*** EXCERPTED TEXT Section Begins ***

The IDKEY is the system-level unique index used internally for object identity.

• Required: Every persistent class must have exactly one IDKEY
• Used for: Object identity, parent-child relationships, object references
• Fallback logic: If no primary key and RowID hidden, uses IDENTITY column or creates internal IDKEY

What Foreign Keys Do

Foreign keys establish referential relationships between tables by designating a column (or combination of columns) in one table that references unique values in another table.

• Purpose: Create logical links between tables
• Data integrity: Ensures referenced values actually exist
• Prevents: Orphaned records

Definition Requirements

When defining a foreign key:

• CONSTRAINT name required: Needed for future ALTER TABLE operations
• Column names: Can differ between foreign key and referenced columns
• Data types: Must be compatible
• Referenced column must be unique: Primary key, unique constraint, RowID, or IDENTITY

Composite Foreign Keys

Foreign keys support multiple columns by specifying comma-separated lists:

• Must match in number and order
• Example: `FOREIGN KEY (CustomerNum, SalesPersonNum) REFERENCES Customers (CustID, SalespID)`
• CustomerNum → CustID
• SalesPersonNum → SalespID

Default Reference Hierarchy

If you omit the referenced column, the foreign key defaults to: 1. Primary key column (if defined) 2. IDENTITY column (if no primary key) 3. RowID column (if neither exists)

Note: RowID can only be referenced if defined as public (SqlRowIdPrivate=0 or %PUBLICROWID keyword)

*** EXCERPTED TEXT Section Ends ***
*** EXERCISE DATA Section Begins ***

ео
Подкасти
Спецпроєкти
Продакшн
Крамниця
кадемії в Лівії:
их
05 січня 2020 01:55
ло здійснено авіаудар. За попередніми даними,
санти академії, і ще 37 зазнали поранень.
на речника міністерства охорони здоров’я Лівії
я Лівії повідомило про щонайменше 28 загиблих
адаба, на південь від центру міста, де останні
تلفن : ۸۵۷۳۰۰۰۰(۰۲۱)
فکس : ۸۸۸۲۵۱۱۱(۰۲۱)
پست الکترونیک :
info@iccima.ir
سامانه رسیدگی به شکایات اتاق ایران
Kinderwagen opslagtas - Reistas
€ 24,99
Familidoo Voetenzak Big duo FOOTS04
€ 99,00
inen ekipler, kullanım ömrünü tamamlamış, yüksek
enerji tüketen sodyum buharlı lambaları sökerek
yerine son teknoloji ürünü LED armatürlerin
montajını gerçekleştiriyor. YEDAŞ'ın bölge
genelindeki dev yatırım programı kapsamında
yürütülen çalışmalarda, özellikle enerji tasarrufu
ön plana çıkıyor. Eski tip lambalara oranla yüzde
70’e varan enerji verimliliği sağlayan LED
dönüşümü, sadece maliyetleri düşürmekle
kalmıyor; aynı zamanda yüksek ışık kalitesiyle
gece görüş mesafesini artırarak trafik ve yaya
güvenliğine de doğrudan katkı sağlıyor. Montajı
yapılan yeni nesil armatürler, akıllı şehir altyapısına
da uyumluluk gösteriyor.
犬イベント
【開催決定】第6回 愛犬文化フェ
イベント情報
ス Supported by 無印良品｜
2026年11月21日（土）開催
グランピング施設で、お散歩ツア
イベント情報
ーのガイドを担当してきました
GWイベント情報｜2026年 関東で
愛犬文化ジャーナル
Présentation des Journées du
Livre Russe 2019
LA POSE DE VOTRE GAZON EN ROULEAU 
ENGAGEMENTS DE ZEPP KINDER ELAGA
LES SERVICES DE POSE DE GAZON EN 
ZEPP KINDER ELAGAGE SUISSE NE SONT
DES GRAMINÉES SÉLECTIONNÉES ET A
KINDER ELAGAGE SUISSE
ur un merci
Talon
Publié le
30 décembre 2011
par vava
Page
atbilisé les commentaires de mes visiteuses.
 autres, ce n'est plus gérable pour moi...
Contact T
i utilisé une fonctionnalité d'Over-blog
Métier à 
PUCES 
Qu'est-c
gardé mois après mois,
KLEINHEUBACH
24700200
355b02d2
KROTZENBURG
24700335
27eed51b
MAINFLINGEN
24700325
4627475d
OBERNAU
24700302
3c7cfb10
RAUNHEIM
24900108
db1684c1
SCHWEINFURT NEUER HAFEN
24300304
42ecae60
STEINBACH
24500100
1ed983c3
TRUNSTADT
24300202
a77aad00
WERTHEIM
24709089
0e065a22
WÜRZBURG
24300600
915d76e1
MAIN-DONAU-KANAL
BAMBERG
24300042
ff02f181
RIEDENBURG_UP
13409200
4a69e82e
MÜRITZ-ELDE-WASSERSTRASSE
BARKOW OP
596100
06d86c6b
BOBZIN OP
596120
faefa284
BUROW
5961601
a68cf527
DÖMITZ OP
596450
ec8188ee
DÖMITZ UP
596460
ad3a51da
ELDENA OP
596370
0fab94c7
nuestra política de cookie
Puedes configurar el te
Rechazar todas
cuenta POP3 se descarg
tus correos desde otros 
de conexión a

*** EXERCISE DATA Section Ends ***

▶ **TASKS TO COMPLETE**:
A - According to the excerpted text on foreign keys, why should a CONSTRAINT name be given when a foreign key is defined?
B - In the excerpted text on foreign keys, what does a foreign key reference by default when the referenced column is omitted and the table has no primary key?

▶ **SOLUTIONS**:
A - A CONSTRAINT name is required because later ALTER TABLE operations need it.

B - It references the IDENTITY column.